Surat jaminan dari BP Migas ini merupakan permintaan dari kalangan perbankan yang akan terlibat dalam pembiayaan program restrukturisasi pabrik pupuk nasional sebagai upaya mengeliminasi kemungkinan kredit macet. Selama ini kalangan perbankan ragu mengucurkan pinjaman untuk pendirian pabrik pupuk karena khawatir aktivitas produksinya terhenti akibat ketiadaan pasokan gas seperti pernah dialami PT Pupuk Iskandar Muda (PIM), PT Pupuk Kujang Cikampek (PKC) dan PT Asean Aceh Fertilizer (AAF) yang sekarang dalam proses penjualan aset setelah resmi dilikuidasi. "Pasokan gas untuk pabrik pupuk menjadi concern perbankan. BP Migas tidak lama lagi akan mengeluarkan itu [jaminan pasokan gas]," kata Menperin Fahmi Idris, baru-baru ini.

Menperin memastikan program revitalisasi pabrik pupuk tetap berjalan sesuai dengan rencana dan akan direalisasikan pada 2011. Proyek tersebut mencakup penggantian mesin pabrik yang sudah tidak efisien. Mesin produksi yang tidak efisien itu antara lain diindikasikan oleh konsumsi gas yang mencapai 33 juta Btu (British thermal unit) untuk memproduksi setiap ton urea.

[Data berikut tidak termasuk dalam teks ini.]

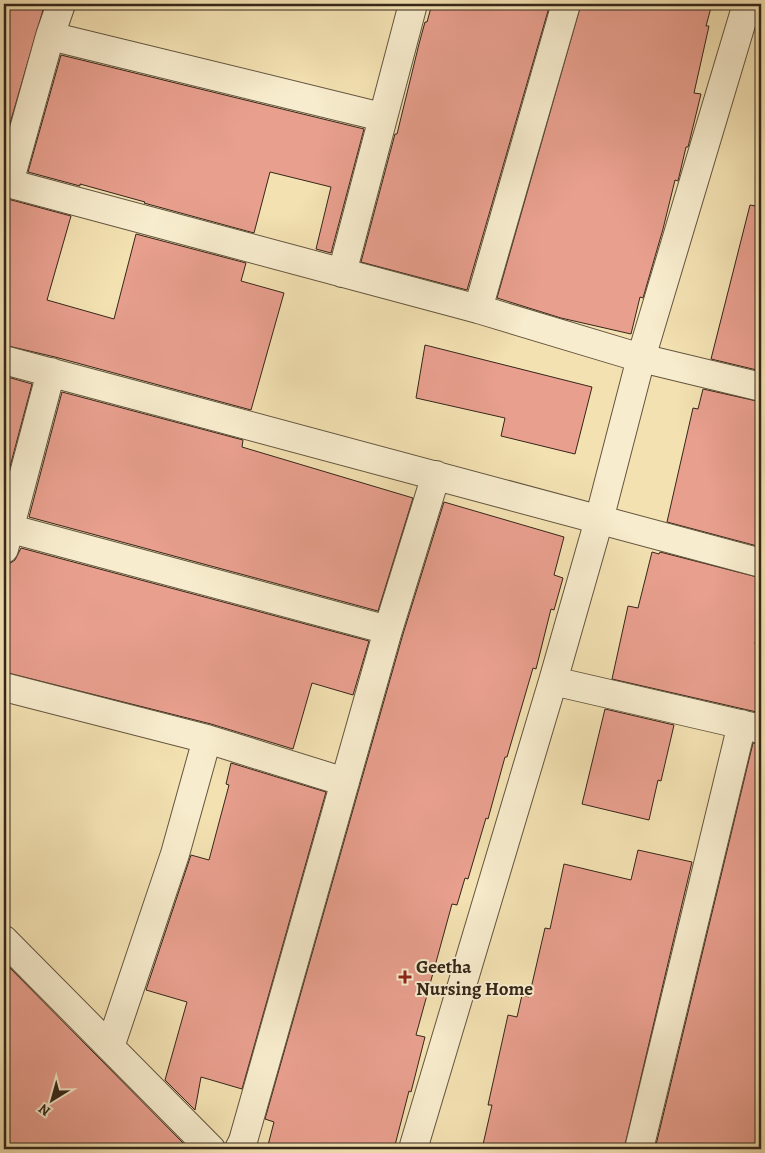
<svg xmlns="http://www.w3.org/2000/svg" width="765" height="1153" font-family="Alegreya,serif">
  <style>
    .building { fill: #e89f8e; stroke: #352619 }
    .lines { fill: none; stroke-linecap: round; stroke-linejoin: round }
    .street-casing { stroke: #64553f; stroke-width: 30 }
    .street { stroke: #f7eccd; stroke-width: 28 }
    .poi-dot { fill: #8f2418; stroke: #f7eccd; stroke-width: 2 }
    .labels { text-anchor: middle; stroke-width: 4; stroke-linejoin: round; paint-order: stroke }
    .poi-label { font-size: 19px; font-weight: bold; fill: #352619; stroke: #f7eccd; text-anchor: start }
  </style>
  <rect width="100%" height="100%" fill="#f3e1b2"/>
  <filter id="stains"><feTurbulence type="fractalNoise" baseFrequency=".004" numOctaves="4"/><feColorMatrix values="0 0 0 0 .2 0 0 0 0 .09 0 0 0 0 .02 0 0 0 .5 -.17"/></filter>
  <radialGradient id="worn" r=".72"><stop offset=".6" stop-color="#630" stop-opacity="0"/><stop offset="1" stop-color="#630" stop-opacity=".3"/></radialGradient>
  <path class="building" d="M4 4H16L43 10 4 144Z
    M432 4H550L467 290 361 262 395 134H397L419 44 425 22H427Z
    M581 4H712L706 26H709L694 93 701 94 690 139 688 147H686L678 181 675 180 663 229 643 298 640 297 631 334 561 318 497 298Z
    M61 55 364 129 331 253 316 249 331 187 270 172 254 233 144 203 145 202 80 184V186L28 172Z
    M4 198 71 216 47 300 114 319 136 234 246 263 241 281 284 293 251 410 55 357 4 345Z
    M750 205 761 207V371L711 359Z
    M425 345 592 387 575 454 501 436 505 418 416 398Z
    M4 376 32 384 4 489Z
    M703 389 761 402V547L667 522 693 408 698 409Z
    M62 392 243 440 242 447 413 498 378 611 29 517Z
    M444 502 564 537 554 575 563 578 554 610 551 609 536 669 533 668 507 757H505L488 819 486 818 468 879 465 878 457 905 452 904 416 1035 425 1037 411 1092 409 1091 394 1149H267L274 1122 265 1119 403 634Z
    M21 548 369 641 353 695 312 683 293 749 211 724 4 672V564H9L15 560Z
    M652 552 659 554 660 552 761 578V617L755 644 761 645V713L612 679 628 606 638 608Z
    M605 709 674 725 661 781 658 780 649 820 582 804Z
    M753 743 761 744V1149H655Z
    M231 763 326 792 242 1089 201 1077 195 1110 165 1080 187 1002 146 990 191 855 209 860 229 785 226 784Z
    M638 850 692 862 624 1149H482L492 1105H488L508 1015 517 1017 522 995 529 997 545 928 550 929 564 864 631 880Z
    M4 962 185 1145 180 1149H4Z"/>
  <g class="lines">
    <defs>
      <path id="street" d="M50 36 61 4
        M4 182 478 309 641 358 761 387
        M9 183 50 36 382 117
        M342 273 413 4
        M478 309 566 4
        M4 360 761 563
        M4 527 388 630
        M4 549 51 372
        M553 681 761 729
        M4 687 207 739 345 782
        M4 940 211 1149
        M110 1047 175 854 207 739
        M239 1149 243 1141 388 630 436 475
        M413 1149 553 681 599 520 641 358 747 4
        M639 1149 742 724"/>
    </defs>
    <use href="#street" class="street-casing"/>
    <use href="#street" class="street"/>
  </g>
  <path class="poi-dot" d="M402.5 969.5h5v5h5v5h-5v5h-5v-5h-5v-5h5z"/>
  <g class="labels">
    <g class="poi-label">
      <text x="416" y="973">Geetha<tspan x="416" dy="22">Nursing Home</tspan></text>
    </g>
  </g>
  <rect width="765" height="1153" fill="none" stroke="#f3e1b2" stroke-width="20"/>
  <rect x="5" y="5" width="755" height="1143" fill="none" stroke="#352619" stroke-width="2.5"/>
  <rect x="10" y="10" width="745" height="1133" fill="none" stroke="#352619"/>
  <g transform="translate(52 1100) rotate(217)" stroke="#f7eccd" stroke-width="4" paint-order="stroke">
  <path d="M0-4L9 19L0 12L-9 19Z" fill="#352619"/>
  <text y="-8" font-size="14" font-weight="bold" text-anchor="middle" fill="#352619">N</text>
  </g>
  <rect width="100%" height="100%" filter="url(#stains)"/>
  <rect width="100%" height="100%" fill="url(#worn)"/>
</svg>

Proses produksi dikategorikan normal jika untuk memproduksi 1 ton urea dibutuhkan gas tidak lebih dari kisaran 26 juta Btu.

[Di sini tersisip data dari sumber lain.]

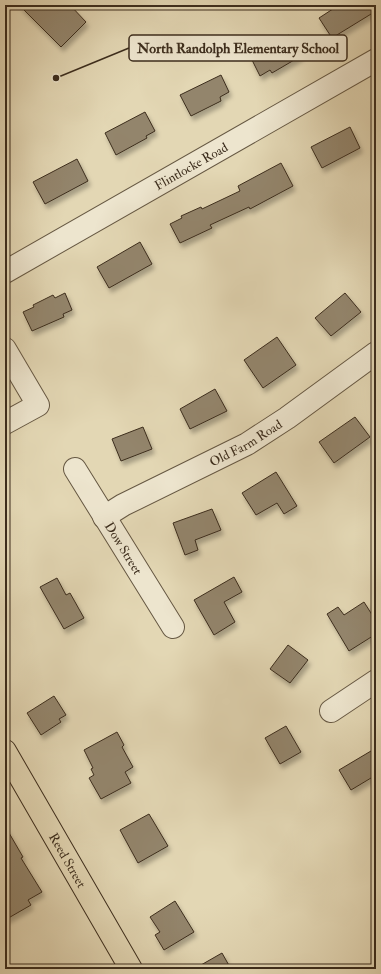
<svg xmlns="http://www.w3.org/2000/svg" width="381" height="974" font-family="'IM FELL Double Pica',serif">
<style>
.building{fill:#93856c;stroke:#3c2d1d;filter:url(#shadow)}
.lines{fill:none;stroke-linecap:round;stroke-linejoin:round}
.minor-casing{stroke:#665843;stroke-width:24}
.major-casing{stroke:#3c2d1d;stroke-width:24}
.minor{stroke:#ede5ce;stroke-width:22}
.major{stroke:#e3d7b4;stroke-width:22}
.labels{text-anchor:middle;stroke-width:3;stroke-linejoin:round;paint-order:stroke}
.street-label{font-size:13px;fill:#3c2d1d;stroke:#ede5ce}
.leader{fill:none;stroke:#3c2d1d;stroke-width:1.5}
.callout-dot{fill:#3c2d1d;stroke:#ede5ce;stroke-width:1.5}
.callout{fill:#ede5ce;stroke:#3c2d1d;stroke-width:1.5}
.callout-label{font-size:14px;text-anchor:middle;font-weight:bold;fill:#3c2d1d}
</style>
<defs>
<filter id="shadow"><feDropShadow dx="2.5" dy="4.5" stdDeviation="2" flood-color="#0004"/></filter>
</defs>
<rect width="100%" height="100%" fill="#e3d7b4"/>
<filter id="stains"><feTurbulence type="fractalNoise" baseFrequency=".005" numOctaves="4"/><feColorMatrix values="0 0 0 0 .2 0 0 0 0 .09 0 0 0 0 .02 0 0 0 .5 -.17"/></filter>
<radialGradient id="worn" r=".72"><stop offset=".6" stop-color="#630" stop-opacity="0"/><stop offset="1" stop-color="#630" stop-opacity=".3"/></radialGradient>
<g class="building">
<path d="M 19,5 L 70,5 L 86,22 L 61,47 Z"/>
<path d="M 339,5 L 376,5 L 376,11 L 332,38 L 319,18 Z"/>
<path d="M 289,35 L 301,56 L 272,73 L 270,70 L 260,76 L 251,58 Z"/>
<path d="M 221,75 L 229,92 L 220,97 L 221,101 L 191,116 L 180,95 Z"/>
<path d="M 145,112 L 155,131 L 146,136 L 147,138 L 116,155 L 105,133 Z"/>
<path d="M 350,127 L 360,148 L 322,168 L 311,147 Z"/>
<path d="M 77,159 L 88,181 L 45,204 L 33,182 Z"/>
<path d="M 281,163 L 293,186 L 250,209 L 249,207 L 210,225 L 212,228 L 180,243 L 170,224 L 182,218 L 181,216 L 201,207 L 202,209 L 240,191 L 238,186 Z"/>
<path d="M 140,242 L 152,264 L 109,288 L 97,267 Z"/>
<path d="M 65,293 L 72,310 L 63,314 L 64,317 L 32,331 L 23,312 L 34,307 L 33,305 L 53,295 L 55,298 Z"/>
<path d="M 345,293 L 361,312 L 331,336 L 315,318 Z"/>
<path d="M 277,337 L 296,365 L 263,388 L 244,360 Z"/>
<path d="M 215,389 L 227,411 L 190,429 L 180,409 Z"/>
<path d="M 355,417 L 370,437 L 334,463 L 319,442 Z"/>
<path d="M 143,427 L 152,449 L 121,461 L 112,439 Z"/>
<path d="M 276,472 L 297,506 L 284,514 L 277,503 L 256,515 L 242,493 Z"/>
<path d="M 212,509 L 221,530 L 195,540 L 198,550 L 185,555 L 173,523 Z"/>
<path d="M 234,577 L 242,592 L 224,602 L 235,622 L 214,635 L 194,600 Z"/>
<path d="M 57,578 L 66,595 L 70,593 L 84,618 L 64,629 L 40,587 Z"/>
<path d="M 364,602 L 376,621 L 376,634 L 349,651 L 327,614 L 338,607 L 344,615 Z"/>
<path d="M 288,645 L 308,660 L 290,683 L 270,669 Z"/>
<path d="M 54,696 L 66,715 L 59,719 L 61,722 L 41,735 L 27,713 Z"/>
<path d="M 286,726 L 301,752 L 280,764 L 265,738 Z"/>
<path d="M 117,732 L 124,745 L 122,747 L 133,767 L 125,772 L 131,783 L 101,799 L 89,778 L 94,775 L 91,769 L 93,768 L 84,750 Z"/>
<path d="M 376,748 L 376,775 L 351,790 L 339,770 Z"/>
<path d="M 149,814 L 168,846 L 138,863 L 120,830 Z"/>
<path d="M 5,826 L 23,857 L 21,858 L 42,892 L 28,900 L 31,905 L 5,920 Z"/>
<path d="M 175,901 L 194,932 L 164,950 L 155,935 L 160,932 L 150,917 Z"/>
<path d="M 222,953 L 231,969 L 194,969 Z"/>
</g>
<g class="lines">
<defs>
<g id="minor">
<path id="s1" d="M 5,272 L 376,60"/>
<path d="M 5,349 L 38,405 L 5,423"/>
<path id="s2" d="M 75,469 L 173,627"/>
<path id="s3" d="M 104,517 L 123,505 L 247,444 L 287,418 L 376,353"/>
<path d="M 331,711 L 376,681"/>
</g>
<g id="major">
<path id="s4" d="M 5,751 L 131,969"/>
</g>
</defs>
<use href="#minor" class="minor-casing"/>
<use href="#major" class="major-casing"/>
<use href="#minor" class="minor"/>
<use href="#major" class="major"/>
</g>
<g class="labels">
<g class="street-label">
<text dy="5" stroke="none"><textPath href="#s1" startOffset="214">Flintlocke Road</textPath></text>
<text dy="5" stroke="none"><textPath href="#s3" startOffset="160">Old Farm Road</textPath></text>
<text dy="5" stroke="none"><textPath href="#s2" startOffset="93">Dow Street</textPath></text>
<text dy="5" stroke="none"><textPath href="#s4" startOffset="126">Reed Street</textPath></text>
</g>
</g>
<path class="leader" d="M56 78L129 48"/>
<circle class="callout-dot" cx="56" cy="78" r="4"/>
<rect class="callout" x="129" y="35" width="218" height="26" rx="4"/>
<g class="callout-label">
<text x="238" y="53">North Randolph Elementary School</text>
</g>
<rect width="381" height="974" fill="none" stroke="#e3d7b4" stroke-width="20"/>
<rect x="6" y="6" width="369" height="962" fill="none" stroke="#3c2d1d" stroke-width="2"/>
<rect x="10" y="10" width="361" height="954" fill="none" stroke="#3c2d1d"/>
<rect width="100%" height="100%" filter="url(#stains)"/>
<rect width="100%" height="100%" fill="url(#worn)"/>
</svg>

Melalui program revitalisasi ini, kapasitas produksi urea nasional diharapkan naik menjadi 10,7 juta ton. Saat ini, dari 20 unit pabrik pupuk yang ada, 10 di antaranya berumur lebih dari 20 tahun, enam pabrik berumur 10 tahun lebih dan hanya empat pabrik yang berumur di bawah 10 tahun. Dalam program revitalisasi pabrik pupuk ini, pemerintah menganggarkan dana sekitar Rp49,01 triliun. "Gas merupakan komponen penting untuk memproduksi pupuk. Berdasarkan pengalaman, beberapa produsen kesulitan memperoleh pasokan gas. Selain karena keterbatasan pasokan, harganya juga terlalu tinggi," ujarnya.

Berbeda dengan Menperin, Ketua Umum Dewan Pupuk Indonesia Zaenal Soedjais pesimistis program revitalisasi dapat berjalan sesuai dengan rencana. Alasannya, pemerintah tidak bisa dengan mudah memberikan jaminan pasokan gas selama 20 tahun seperti diinginkan perbankan mengingat volume gas yang dapat dialirkan ke pabrik pupuk semakin terbatas. Menurut dia, keengganan perbankan nasional mengucurkan kredit restrukturisasi dengan alasan tidak ada jaminan pasokan gas, semata-mata hanya argumentasi yang dibuat-buat. "Itu hanya alasan, karena sebenarnya mereka [perbankan] tidak sanggup mendanai proyek revitalisasi."